Bell Hardaway: The Black Student Union hosted an event during Black History Month where they invited students, staff and faculty. A group of us got together and told stories about our ancestors that you wouldn’t find in books or in newspapers. It was such a good time of community building and also uplifting and acknowledging the love and dedication of those who came before us. It was a really great way to get to know our undergraduate students.

Chupp: I’ve learned you can actually build community and have highly interactive spaces virtually. With the Community Innovation Network, we did a two-day training and it was amazing how fast the time went. We do all kinds of fun stuff to try to simulate being together in a room and interacting with one another.

2. Do you prefer to get work done early in the morning or late at night?

Bell Hardaway: The work is always here! My strongest moments of uninterrupted time to think are early in the morning. I don’t like it, but for whatever reason it’s when my brain is fresh.

Chupp: I like early mornings for meditating and getting myself centered. But, I often wrote my dissertation after the kids went to bed, between 8:30 p.m. and midnight or 1 a.m. If I have a really important project, especially writing, it ends up being late at night.

3. What do you consider the greatest invention?

Bell Hardaway: Delicious gluten-free, dairy-free desserts.  

Chupp: The bicycle. It has not changed since it was invented, except making it a bit more efficient. It is one of the most efficient machines on the planet. It continues to produce health, it is carbon neutral and it reduces road congestion.

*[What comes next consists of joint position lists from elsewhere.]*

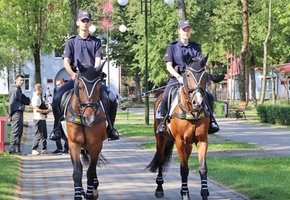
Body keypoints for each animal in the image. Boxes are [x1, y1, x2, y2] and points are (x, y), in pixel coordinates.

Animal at [63, 61, 107, 199]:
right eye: (81, 87)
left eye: (99, 87)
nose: (89, 118)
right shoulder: (74, 144)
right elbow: (77, 172)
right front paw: (79, 194)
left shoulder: (97, 144)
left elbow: (91, 172)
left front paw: (90, 193)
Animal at [147, 54, 211, 200]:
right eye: (187, 74)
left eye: (205, 75)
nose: (198, 102)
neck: (191, 111)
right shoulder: (179, 141)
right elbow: (184, 169)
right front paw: (185, 195)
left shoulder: (202, 140)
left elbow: (202, 168)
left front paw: (203, 193)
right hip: (160, 139)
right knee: (160, 159)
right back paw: (159, 188)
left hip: (188, 144)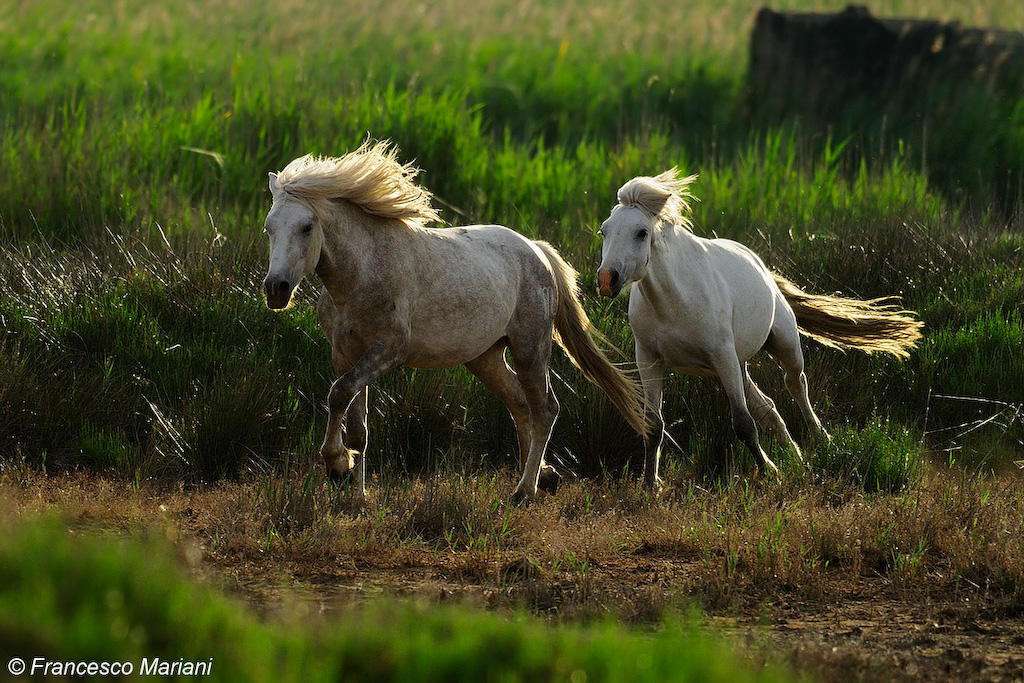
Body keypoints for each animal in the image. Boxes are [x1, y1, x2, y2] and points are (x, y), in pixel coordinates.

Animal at [264, 140, 647, 501]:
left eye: (306, 227)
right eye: (268, 228)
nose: (275, 289)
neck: (361, 273)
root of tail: (537, 249)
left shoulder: (387, 350)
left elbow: (338, 393)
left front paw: (337, 464)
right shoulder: (345, 353)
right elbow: (356, 424)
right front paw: (355, 493)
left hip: (530, 348)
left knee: (545, 409)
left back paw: (524, 491)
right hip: (485, 358)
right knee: (521, 405)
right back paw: (544, 477)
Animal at [593, 171, 921, 491]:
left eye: (641, 232)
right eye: (604, 231)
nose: (607, 279)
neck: (673, 301)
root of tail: (762, 266)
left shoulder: (722, 356)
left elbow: (742, 423)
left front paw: (769, 472)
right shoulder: (649, 360)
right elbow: (654, 425)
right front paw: (651, 484)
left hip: (783, 345)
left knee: (796, 385)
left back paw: (820, 441)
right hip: (735, 366)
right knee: (768, 407)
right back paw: (796, 456)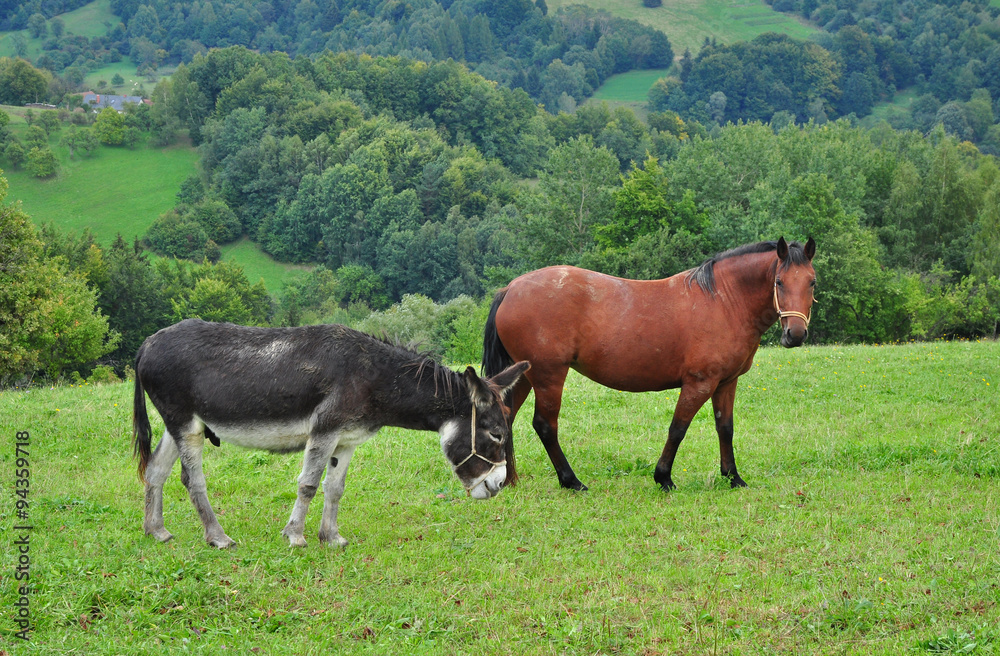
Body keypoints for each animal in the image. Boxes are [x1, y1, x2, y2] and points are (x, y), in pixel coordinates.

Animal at [484, 238, 820, 490]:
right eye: (779, 281)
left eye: (812, 282)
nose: (796, 334)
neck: (724, 301)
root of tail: (510, 289)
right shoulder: (699, 383)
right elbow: (678, 428)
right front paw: (663, 477)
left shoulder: (726, 382)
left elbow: (725, 428)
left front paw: (733, 477)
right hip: (549, 376)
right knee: (545, 424)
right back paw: (571, 481)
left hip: (523, 376)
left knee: (507, 418)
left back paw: (510, 480)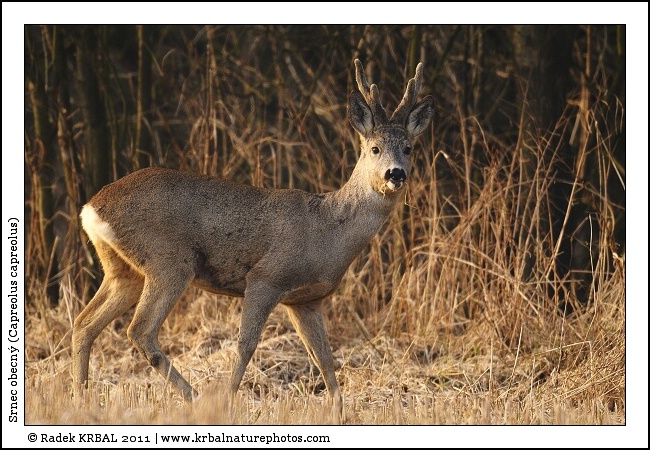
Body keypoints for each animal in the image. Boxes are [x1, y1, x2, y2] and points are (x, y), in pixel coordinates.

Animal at [72, 59, 434, 407]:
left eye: (409, 148)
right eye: (374, 148)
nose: (395, 174)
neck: (328, 231)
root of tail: (91, 209)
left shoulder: (307, 300)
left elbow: (325, 360)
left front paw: (340, 413)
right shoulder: (266, 277)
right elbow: (246, 344)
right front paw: (230, 400)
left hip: (124, 270)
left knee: (84, 324)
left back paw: (82, 398)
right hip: (169, 261)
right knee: (140, 330)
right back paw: (193, 397)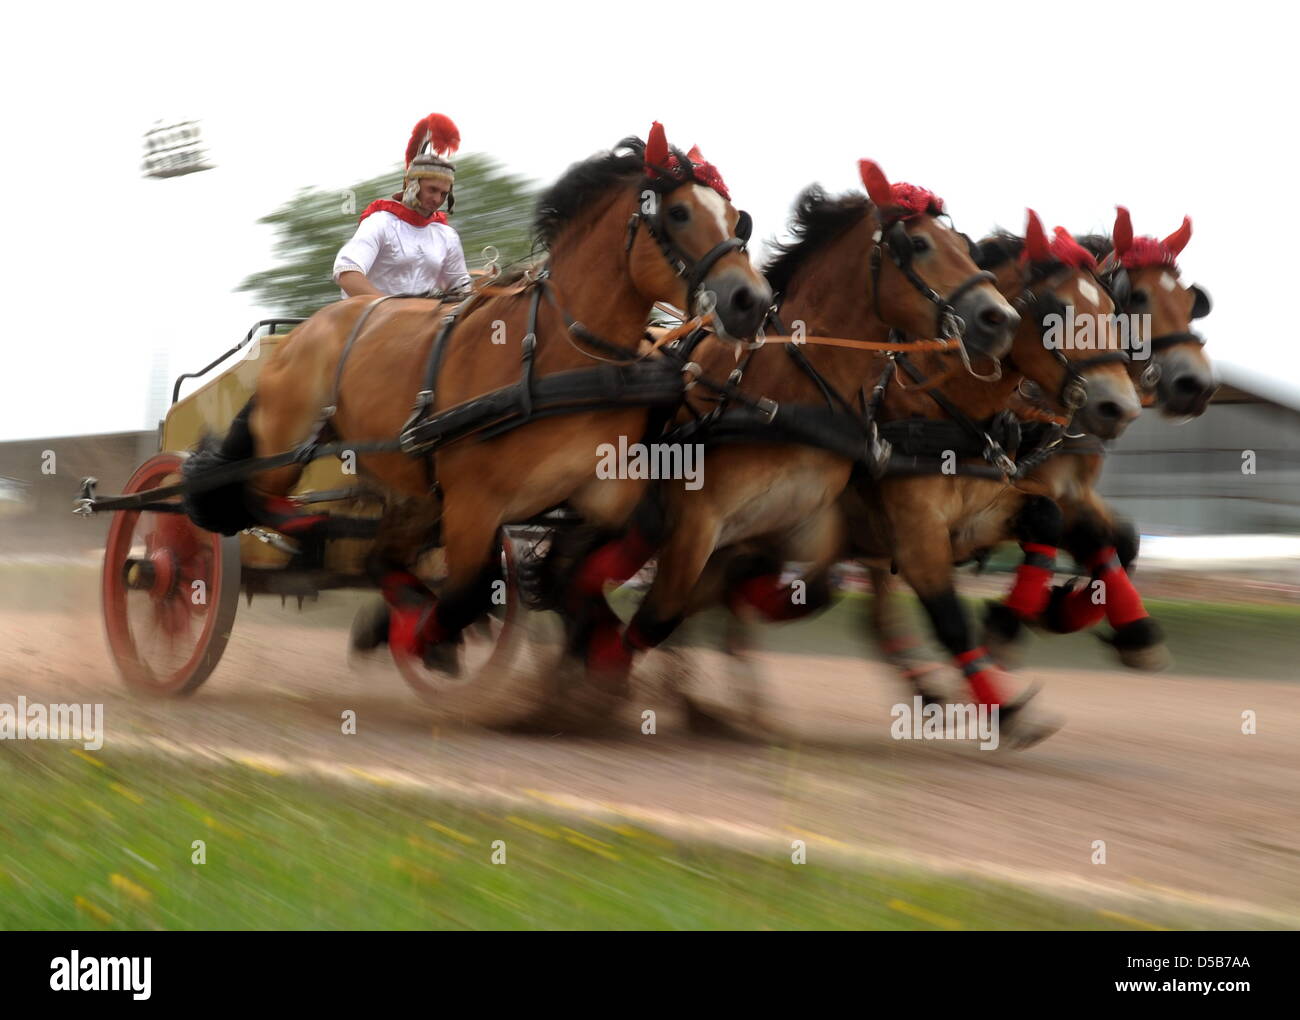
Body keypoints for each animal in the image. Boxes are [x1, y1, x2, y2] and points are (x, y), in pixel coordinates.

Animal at [184, 125, 769, 670]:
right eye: (678, 213)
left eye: (736, 218)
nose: (753, 302)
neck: (559, 352)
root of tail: (297, 336)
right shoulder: (473, 504)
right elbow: (468, 592)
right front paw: (423, 636)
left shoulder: (604, 489)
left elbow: (621, 547)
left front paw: (593, 635)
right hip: (288, 447)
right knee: (256, 497)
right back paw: (306, 536)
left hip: (408, 488)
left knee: (377, 557)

It continues to be, in the light of sustainability, an amazing invention but also great just for peace of mind.

4. Outside of school and work, what is your favorite way to spend time?

Bell Hardaway: This may be cliche, but it’s true: Spending time with my family. My kids are in college, or out of college about to go to graduate school, so they’re not home all the time. Even when they were here all the time, it was my favorite thing to do. I still very much enjoy talking, texting and FaceTiming with them, and having them come home and eat everything.

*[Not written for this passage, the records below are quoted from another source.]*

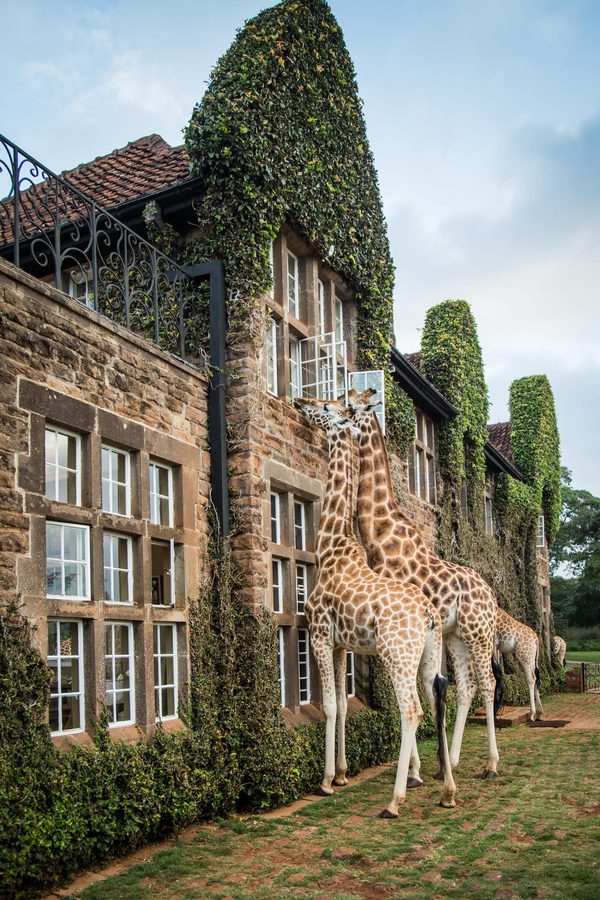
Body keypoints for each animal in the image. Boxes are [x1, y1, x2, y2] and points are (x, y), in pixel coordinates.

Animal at [294, 396, 456, 817]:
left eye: (326, 407)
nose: (300, 400)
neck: (331, 546)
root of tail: (429, 615)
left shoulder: (319, 634)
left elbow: (330, 705)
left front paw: (325, 782)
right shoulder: (341, 644)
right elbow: (343, 705)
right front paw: (342, 774)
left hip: (395, 653)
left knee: (412, 710)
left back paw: (395, 801)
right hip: (427, 654)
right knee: (435, 700)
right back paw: (447, 790)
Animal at [348, 388, 501, 778]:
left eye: (348, 404)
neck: (380, 534)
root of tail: (492, 596)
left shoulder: (399, 628)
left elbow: (409, 695)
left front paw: (412, 771)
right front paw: (421, 767)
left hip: (478, 634)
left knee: (488, 683)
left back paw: (491, 764)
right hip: (456, 635)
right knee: (468, 686)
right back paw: (454, 761)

Chupp: I am married and have two adult children, and my favorite thing is to go hiking in nature with them, staying in a cabin, cooking and eating together, and talking. We did that in January in Hocking Hills.

5. What’s your favorite thing about Case Western Reserve?

Bell Hardaway: Having the space to explore the research and engage in the scholarship that is extremely important to me personally and professionally. Having the freedom to do that and feeling as if it is unencumbered in any way. 
Chupp: The first thing that came to me was the commitment of the university to excellence and scholarship. The freedom that the university gives for me to explore what’s important to me and the ability to do that with wonderful colleagues who share common values.